# ABOUT THIS EXERCISE:
Could you return only the lines that run from the line with "During this time" through the final line of the data, exactly as they stand?

== RECORDS FOR THIS EXERCISE

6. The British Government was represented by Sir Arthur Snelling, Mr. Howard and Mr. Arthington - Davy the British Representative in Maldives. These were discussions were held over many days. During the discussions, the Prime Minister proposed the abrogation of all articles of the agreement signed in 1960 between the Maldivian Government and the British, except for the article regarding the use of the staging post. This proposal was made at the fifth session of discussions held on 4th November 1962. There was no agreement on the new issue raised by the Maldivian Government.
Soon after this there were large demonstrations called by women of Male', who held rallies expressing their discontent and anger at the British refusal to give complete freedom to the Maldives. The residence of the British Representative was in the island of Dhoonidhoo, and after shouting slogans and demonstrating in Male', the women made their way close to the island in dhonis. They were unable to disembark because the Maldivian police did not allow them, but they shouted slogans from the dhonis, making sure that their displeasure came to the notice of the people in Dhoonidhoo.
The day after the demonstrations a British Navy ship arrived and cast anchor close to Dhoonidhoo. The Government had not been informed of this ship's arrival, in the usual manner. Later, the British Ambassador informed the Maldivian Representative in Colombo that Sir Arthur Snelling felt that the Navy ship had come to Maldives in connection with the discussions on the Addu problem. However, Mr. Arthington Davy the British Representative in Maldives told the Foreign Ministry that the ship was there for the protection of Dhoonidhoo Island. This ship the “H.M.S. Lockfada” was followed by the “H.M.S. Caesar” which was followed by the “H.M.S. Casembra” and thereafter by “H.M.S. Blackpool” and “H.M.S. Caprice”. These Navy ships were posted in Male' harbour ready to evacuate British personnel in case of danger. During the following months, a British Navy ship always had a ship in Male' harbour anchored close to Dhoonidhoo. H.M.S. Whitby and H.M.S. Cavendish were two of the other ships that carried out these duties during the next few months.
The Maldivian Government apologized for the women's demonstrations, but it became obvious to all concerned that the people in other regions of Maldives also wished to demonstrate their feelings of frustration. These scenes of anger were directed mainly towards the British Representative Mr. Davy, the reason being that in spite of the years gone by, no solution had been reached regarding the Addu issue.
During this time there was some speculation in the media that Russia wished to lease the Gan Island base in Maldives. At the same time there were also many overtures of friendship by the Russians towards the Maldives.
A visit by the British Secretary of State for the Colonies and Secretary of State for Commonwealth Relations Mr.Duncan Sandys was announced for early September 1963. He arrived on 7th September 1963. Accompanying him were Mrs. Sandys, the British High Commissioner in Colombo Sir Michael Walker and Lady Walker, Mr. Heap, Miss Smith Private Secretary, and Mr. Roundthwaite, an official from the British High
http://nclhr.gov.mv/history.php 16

====

# TASK ANSWER:
During this time there was some speculation in the media that Russia wished to lease the Gan Island base in Maldives. At the same time there were also many overtures of friendship by the Russians towards the Maldives.
A visit by the British Secretary of State for the Colonies and Secretary of State for Commonwealth Relations Mr.Duncan Sandys was announced for early September 1963. He arrived on 7th September 1963. Accompanying him were Mrs. Sandys, the British High Commissioner in Colombo Sir Michael Walker and Lady Walker, Mr. Heap, Miss Smith Private Secretary, and Mr. Roundthwaite, an official from the British High
http://nclhr.gov.mv/history.php 16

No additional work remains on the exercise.